(Exercise directions): Count the lines in the rows below that contain the string "decision", treating uppercase and lowercase letters as different. Give only the number.

────────────────────────────────────────

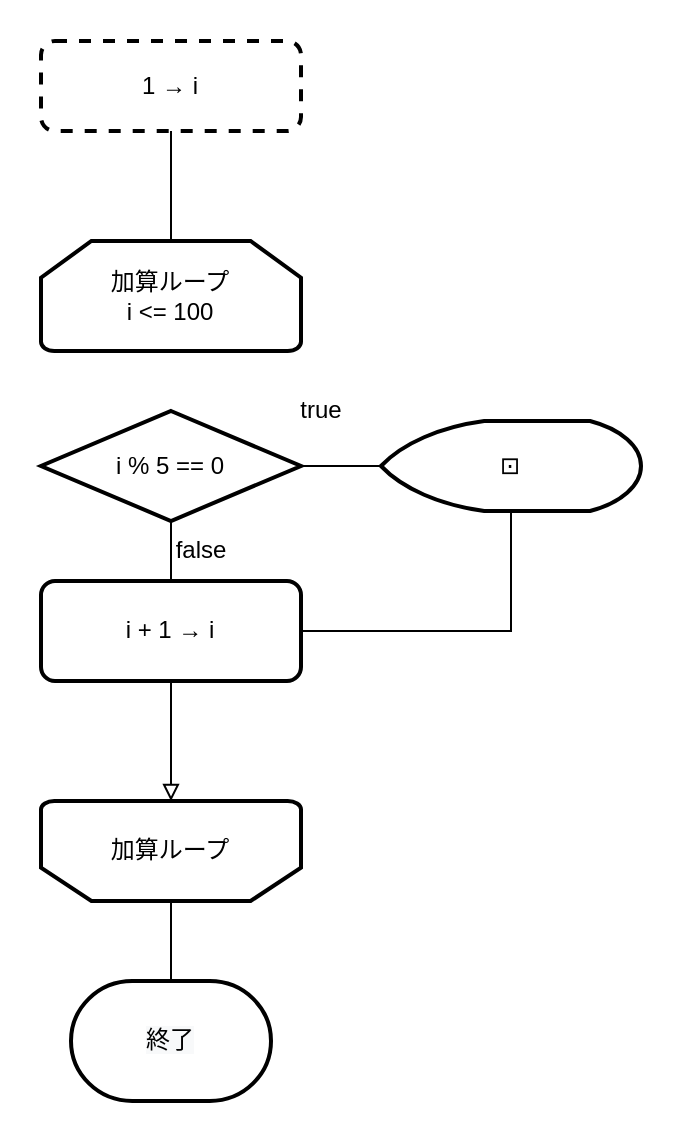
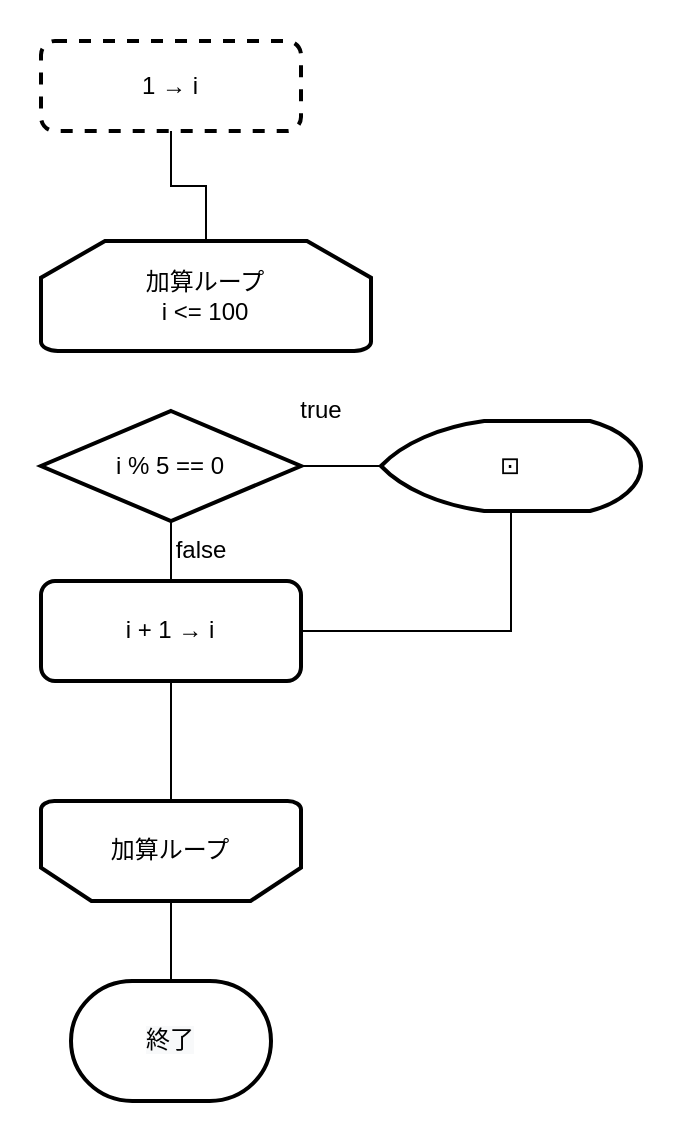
  <mxCell id="0" />
  <mxCell id="1" parent="0" />
- <mxCell id="2" value="加算ループ&lt;br&gt;i &amp;lt;= 100" style="strokeWidth=2;html=1;shape=mxgraph.flowchart.loop_limit;whiteSpace=wrap;" vertex="1" parent="1"><mxGeometry x="20" y="120" width="130" height="55" as="geometry" /></mxCell>
+ <mxCell id="2" value="加算ループ&lt;br&gt;i &amp;lt;= 100" style="strokeWidth=2;html=1;shape=mxgraph.flowchart.loop_limit;whiteSpace=wrap;" vertex="1" parent="1"><mxGeometry x="20" y="120" width="165" height="55" as="geometry" /></mxCell>
  <mxCell id="3" style="edgeStyle=orthogonalEdgeStyle;rounded=0;orthogonalLoop=1;jettySize=auto;html=1;exitX=0.5;exitY=0;exitDx=0;exitDy=0;exitPerimeter=0;entryX=0.5;entryY=0;entryDx=0;entryDy=0;entryPerimeter=0;endArrow=none;endFill=0;" edge="1" parent="1" source="4"><mxGeometry relative="1" as="geometry"><mxPoint x="85" y="490" as="targetPoint" /></mxGeometry></mxCell>
  <mxCell id="4" value="&lt;span&gt;加算ループ&lt;br&gt;&lt;/span&gt;" style="strokeWidth=2;html=1;shape=mxgraph.flowchart.loop_limit;whiteSpace=wrap;rotation=0;flipV=1;" vertex="1" parent="1"><mxGeometry x="20" y="400" width="130" height="50" as="geometry" /></mxCell>
  <mxCell id="5" style="edgeStyle=orthogonalEdgeStyle;rounded=0;orthogonalLoop=1;jettySize=auto;html=1;exitX=0.5;exitY=1;exitDx=0;exitDy=0;entryX=0.5;entryY=0;entryDx=0;entryDy=0;entryPerimeter=0;endArrow=none;endFill=0;" edge="1" parent="1" source="6" target="2"><mxGeometry relative="1" as="geometry" /></mxCell>
  <mxCell id="6" value="1 → i" style="rounded=1;whiteSpace=wrap;html=1;absoluteArcSize=1;arcSize=14;strokeWidth=2;dashed=1;" vertex="1" parent="1"><mxGeometry x="20" y="20" width="130" height="45" as="geometry" /></mxCell>
  <mxCell id="7" style="edgeStyle=orthogonalEdgeStyle;rounded=0;orthogonalLoop=1;jettySize=auto;html=1;exitX=0.5;exitY=1;exitDx=0;exitDy=0;exitPerimeter=0;entryX=1;entryY=0.5;entryDx=0;entryDy=0;endArrow=none;endFill=0;" edge="1" parent="1" source="8" target="10"><mxGeometry relative="1" as="geometry" /></mxCell>
  <mxCell id="8" value="⊡" style="strokeWidth=2;html=1;shape=mxgraph.flowchart.display;whiteSpace=wrap;" vertex="1" parent="1"><mxGeometry x="190" y="210" width="130" height="45" as="geometry" /></mxCell>
- <mxCell id="9" style="edgeStyle=orthogonalEdgeStyle;rounded=0;orthogonalLoop=1;jettySize=auto;html=1;exitX=0.5;exitY=1;exitDx=0;exitDy=0;entryX=0.5;entryY=1;entryDx=0;entryDy=0;entryPerimeter=0;endArrow=block;endFill=0;" edge="1" parent="1" source="10" target="4"><mxGeometry relative="1" as="geometry" /></mxCell>
+ <mxCell id="9" style="edgeStyle=orthogonalEdgeStyle;rounded=0;orthogonalLoop=1;jettySize=auto;html=1;exitX=0.5;exitY=1;exitDx=0;exitDy=0;entryX=0.5;entryY=1;entryDx=0;entryDy=0;entryPerimeter=0;endArrow=none;endFill=0;" edge="1" parent="1" source="10" target="4"><mxGeometry relative="1" as="geometry" /></mxCell>
  <mxCell id="10" value="i + 1 → i" style="rounded=1;whiteSpace=wrap;html=1;absoluteArcSize=1;arcSize=14;strokeWidth=2;" vertex="1" parent="1"><mxGeometry x="20" y="290" width="130" height="50" as="geometry" /></mxCell>
  <mxCell id="11" value="&#10;&#10;&lt;span style=&quot;color: rgb(0, 0, 0); font-family: helvetica; font-size: 12px; font-style: normal; font-weight: 400; letter-spacing: normal; text-align: center; text-indent: 0px; text-transform: none; word-spacing: 0px; background-color: rgb(248, 249, 250); display: inline; float: none;&quot;&gt;終了&lt;/span&gt;&#10;&#10;" style="strokeWidth=2;html=1;shape=mxgraph.flowchart.terminator;whiteSpace=wrap;" vertex="1" parent="1"><mxGeometry x="35" y="490" width="100" height="60" as="geometry" /></mxCell>
  <mxCell id="12" style="edgeStyle=orthogonalEdgeStyle;rounded=0;orthogonalLoop=1;jettySize=auto;html=1;exitX=0.5;exitY=1;exitDx=0;exitDy=0;exitPerimeter=0;entryX=0.5;entryY=0;entryDx=0;entryDy=0;endArrow=none;endFill=0;" edge="1" parent="1" source="14" target="10"><mxGeometry relative="1" as="geometry" /></mxCell>
  <mxCell id="13" style="edgeStyle=orthogonalEdgeStyle;rounded=0;orthogonalLoop=1;jettySize=auto;html=1;exitX=1;exitY=0.5;exitDx=0;exitDy=0;exitPerimeter=0;entryX=0;entryY=0.5;entryDx=0;entryDy=0;entryPerimeter=0;endArrow=none;endFill=0;" edge="1" parent="1" source="14" target="8"><mxGeometry relative="1" as="geometry" /></mxCell>
  <mxCell id="14" value="i % 5 == 0" style="strokeWidth=2;html=1;shape=mxgraph.flowchart.decision;whiteSpace=wrap;" vertex="1" parent="1"><mxGeometry x="20" y="205" width="130" height="55" as="geometry" /></mxCell>
  <mxCell id="15" value="true" style="text;html=1;align=center;verticalAlign=middle;resizable=0;points=[];autosize=1;strokeColor=none;fillColor=none;" vertex="1" parent="1"><mxGeometry x="140" y="195" width="40" height="20" as="geometry" /></mxCell>
  <mxCell id="16" value="false" style="text;html=1;align=center;verticalAlign=middle;resizable=0;points=[];autosize=1;strokeColor=none;fillColor=none;" vertex="1" parent="1"><mxGeometry x="80" y="265" width="40" height="20" as="geometry" /></mxCell>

────────────────────────────────────────

(The answer): 1